Questão a: No trecho sobre as mudanças no quadro religioso brasileiro, a qual universidade está vinculado Marcelo Camurça?

Trecho apresentado:
• • • • • • •
Quem puder, apareça - o seminário promete ser interessante. Quem não puder terá a chance de ler os anais do evento no site.

agosto 26, 2011

38. Mudanças no quadro religioso - um adendo

Um texto para ajudar a pensar essas transformações religiosas brasileiras é este artigo de Marcelo Camurça da UFJF: http://www.revistasusp.sibi.usp.br/pdf/revusp/n81/15.pdf

Essencialmente, até há poucas décadas a religiosidade brasileira foi marcada pela pluralidade religiosa e unidade institucional: quase todos se diziam católicos mas não excluíam o sincretismo nas crenças e a prática ocasional de outras religiões, como o kardecismo e as religiões afro. O que se vê recentemente é o surgimento de uma pluralidade de instituições - mais igrejas reivindicando a afiliação e identidade dos fiéis e competindo entre si.

Como resultado da competição, praticamente todos os grupos anteriormente estabelecidos têm se modificado (p. 179):

Dessa forma, alterações substantivas ocorrem no campo religioso, como por exemplo: no campo evangélico, o fato de as igrejas evangélicas clássicas modificarem-se litúrgica e doutrinariamente na direção (neo)pentecostal, para ficarem mais competitivas em relação aos neopentecostalismos; no campo católico, o papel da Renovação Carismática Católica buscando dar à Igreja mais visibilidade na esfera pública, através de técnicas emocionais, lúdicas e midiáticas, muito próximas dos pentecostais, adestrando a instituição a competir no mercado religioso, na conquista e preservação dos seus fiéis (Oro, 1996; Carranza, 1998; Machado, 1996; Prandi, 1997); no campo afro, o “abandono da ideia de ‘religião étnica’ e transformação do candomblé em religião universal, dessincretização (Prandi, 1991; Silva, 1995), tentativa de sua ‘purificação’ e ‘restauração’ na sua pureza, liberado de qualquer contaminação ‘católica’” (Sanchis, 1997, p. 108).
• • • • • • •
Questão b: Nos registros, reproduza tudo desde a linha que contém "### 5.5 Compliance and Restrictions" até a linha que contém "- Tax reporting", trocando "Sanctions screening" por "Sanctions checks" e sem alterar mais nada.
• • • • • • •
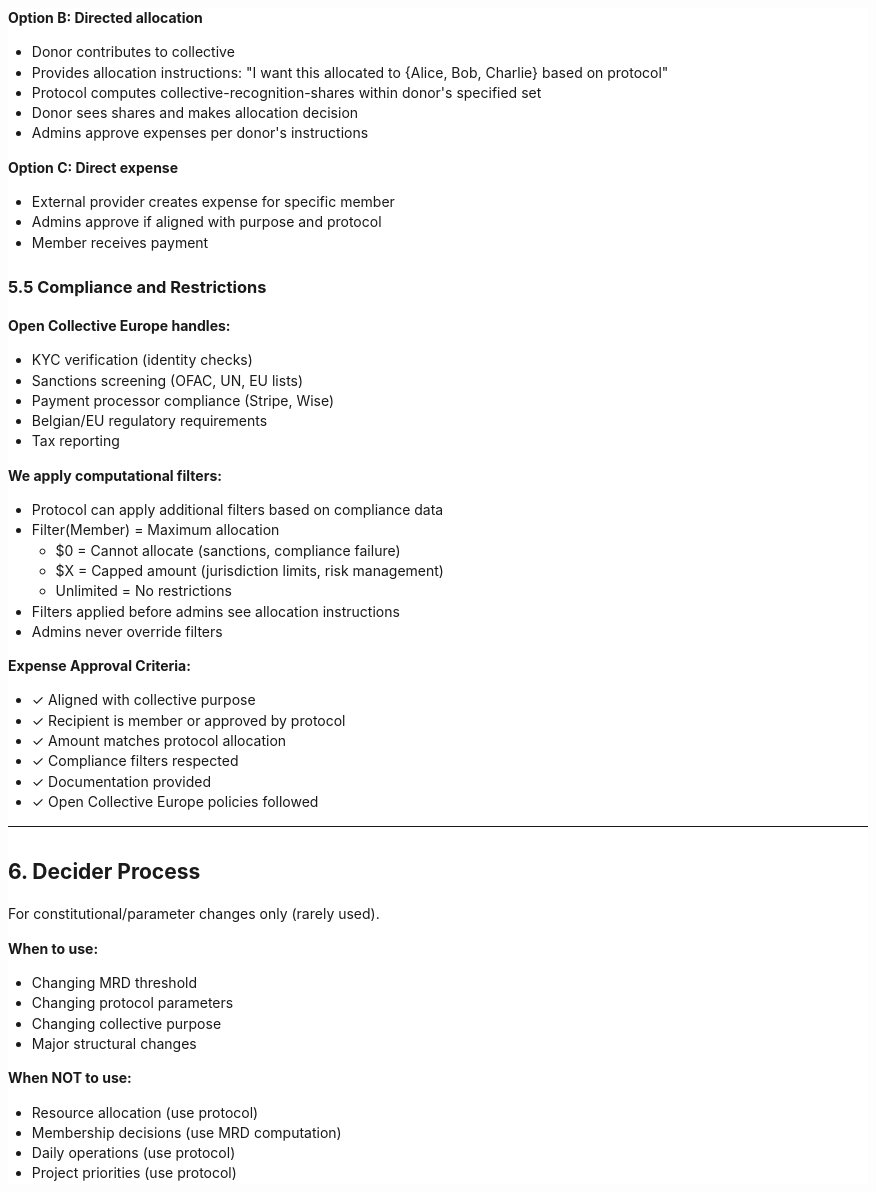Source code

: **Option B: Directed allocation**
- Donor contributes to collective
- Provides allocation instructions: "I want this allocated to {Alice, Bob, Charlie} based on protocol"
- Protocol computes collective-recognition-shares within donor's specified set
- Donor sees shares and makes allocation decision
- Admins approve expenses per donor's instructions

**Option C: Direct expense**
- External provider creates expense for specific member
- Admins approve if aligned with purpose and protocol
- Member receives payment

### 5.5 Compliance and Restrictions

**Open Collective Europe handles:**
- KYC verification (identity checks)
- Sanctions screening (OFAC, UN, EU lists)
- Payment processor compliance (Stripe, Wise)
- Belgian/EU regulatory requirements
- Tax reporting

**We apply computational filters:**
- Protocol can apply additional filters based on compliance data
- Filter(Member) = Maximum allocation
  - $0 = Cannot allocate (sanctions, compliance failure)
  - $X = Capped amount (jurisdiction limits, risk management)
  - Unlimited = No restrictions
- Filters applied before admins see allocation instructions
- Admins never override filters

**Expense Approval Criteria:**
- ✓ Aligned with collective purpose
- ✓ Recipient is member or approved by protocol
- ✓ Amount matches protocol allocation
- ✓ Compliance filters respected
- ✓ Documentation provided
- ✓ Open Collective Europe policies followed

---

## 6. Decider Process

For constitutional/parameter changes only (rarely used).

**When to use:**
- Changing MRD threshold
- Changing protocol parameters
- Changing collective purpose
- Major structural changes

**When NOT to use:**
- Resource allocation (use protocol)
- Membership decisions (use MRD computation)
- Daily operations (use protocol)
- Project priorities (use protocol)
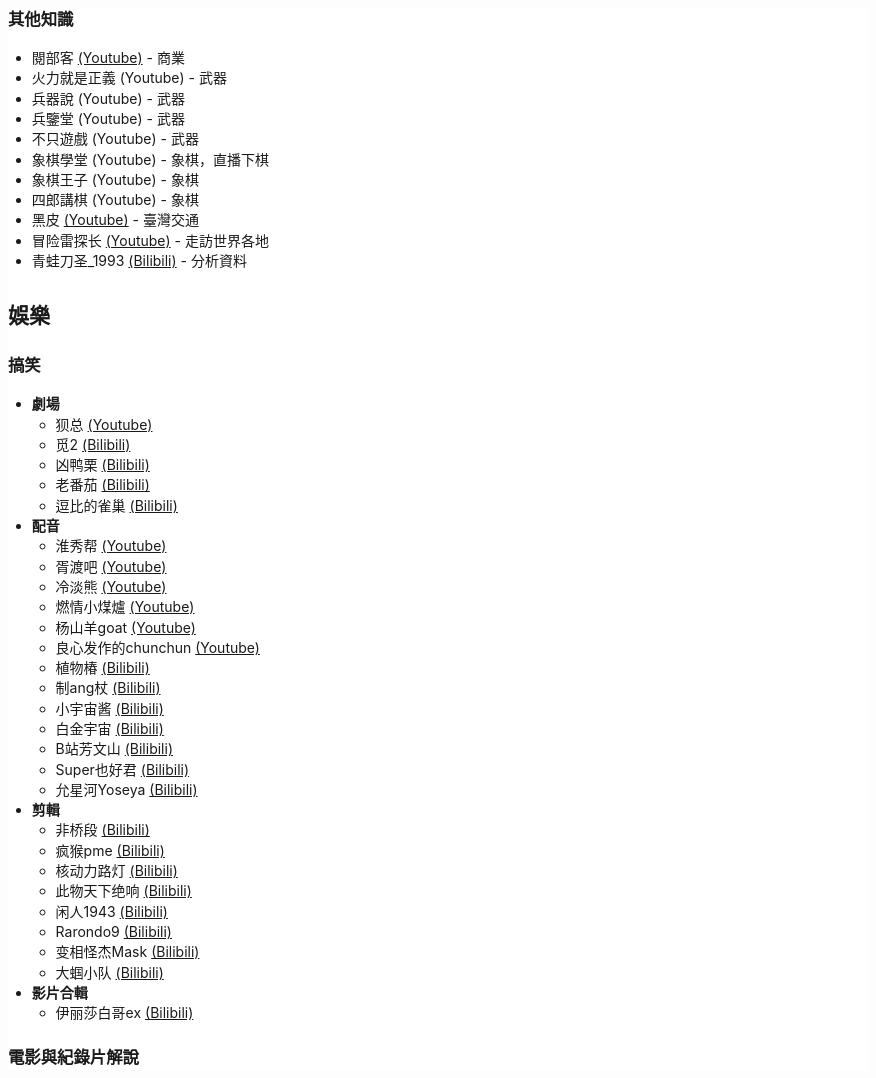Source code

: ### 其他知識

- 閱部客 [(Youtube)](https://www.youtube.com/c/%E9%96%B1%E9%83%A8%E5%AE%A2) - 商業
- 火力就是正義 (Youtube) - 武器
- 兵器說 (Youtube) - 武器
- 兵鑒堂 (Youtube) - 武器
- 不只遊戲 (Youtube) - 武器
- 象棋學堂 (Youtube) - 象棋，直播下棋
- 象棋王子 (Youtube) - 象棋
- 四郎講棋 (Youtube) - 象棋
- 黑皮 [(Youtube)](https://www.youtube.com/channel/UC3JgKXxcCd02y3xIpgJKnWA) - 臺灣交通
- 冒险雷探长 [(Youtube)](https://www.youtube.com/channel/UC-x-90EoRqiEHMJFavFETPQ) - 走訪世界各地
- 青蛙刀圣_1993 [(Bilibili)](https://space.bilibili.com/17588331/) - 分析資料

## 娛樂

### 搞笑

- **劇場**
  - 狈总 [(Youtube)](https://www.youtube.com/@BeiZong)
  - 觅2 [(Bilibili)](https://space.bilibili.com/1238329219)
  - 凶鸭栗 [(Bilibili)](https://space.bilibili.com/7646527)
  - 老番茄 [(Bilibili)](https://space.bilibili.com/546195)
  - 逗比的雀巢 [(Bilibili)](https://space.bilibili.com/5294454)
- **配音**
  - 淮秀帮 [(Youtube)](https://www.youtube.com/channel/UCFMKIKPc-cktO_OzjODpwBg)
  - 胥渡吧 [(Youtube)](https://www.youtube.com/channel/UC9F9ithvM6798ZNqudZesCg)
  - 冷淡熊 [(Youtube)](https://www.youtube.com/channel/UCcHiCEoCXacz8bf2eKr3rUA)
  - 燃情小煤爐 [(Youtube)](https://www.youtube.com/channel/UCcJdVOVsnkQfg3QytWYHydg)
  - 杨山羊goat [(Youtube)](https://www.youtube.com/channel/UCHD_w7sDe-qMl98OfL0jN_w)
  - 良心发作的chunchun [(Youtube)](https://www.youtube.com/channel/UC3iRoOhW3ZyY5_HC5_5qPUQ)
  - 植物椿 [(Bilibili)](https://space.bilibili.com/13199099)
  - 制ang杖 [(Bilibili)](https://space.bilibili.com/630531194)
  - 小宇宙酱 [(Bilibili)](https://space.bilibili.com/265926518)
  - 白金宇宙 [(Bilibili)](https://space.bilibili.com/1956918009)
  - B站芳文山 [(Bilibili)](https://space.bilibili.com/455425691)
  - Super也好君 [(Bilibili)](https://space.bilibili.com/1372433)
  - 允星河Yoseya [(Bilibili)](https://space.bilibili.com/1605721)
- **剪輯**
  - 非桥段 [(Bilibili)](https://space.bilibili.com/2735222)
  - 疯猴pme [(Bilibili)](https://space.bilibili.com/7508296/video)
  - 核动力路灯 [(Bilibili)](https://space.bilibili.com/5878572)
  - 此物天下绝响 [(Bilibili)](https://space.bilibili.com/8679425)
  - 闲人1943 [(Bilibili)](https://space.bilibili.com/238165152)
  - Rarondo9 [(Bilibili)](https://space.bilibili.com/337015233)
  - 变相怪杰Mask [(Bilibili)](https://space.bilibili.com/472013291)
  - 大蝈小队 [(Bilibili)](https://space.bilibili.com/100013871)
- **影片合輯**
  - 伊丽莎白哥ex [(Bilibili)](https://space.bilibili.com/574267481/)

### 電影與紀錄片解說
• • • • • • •
Resposta escrita a: À UFJF.

Resposta escrita b:
### 5.5 Compliance and Restrictions

**Open Collective Europe handles:**
- KYC verification (identity checks)
- Sanctions checks (OFAC, UN, EU lists)
- Payment processor compliance (Stripe, Wise)
- Belgian/EU regulatory requirements
- Tax reporting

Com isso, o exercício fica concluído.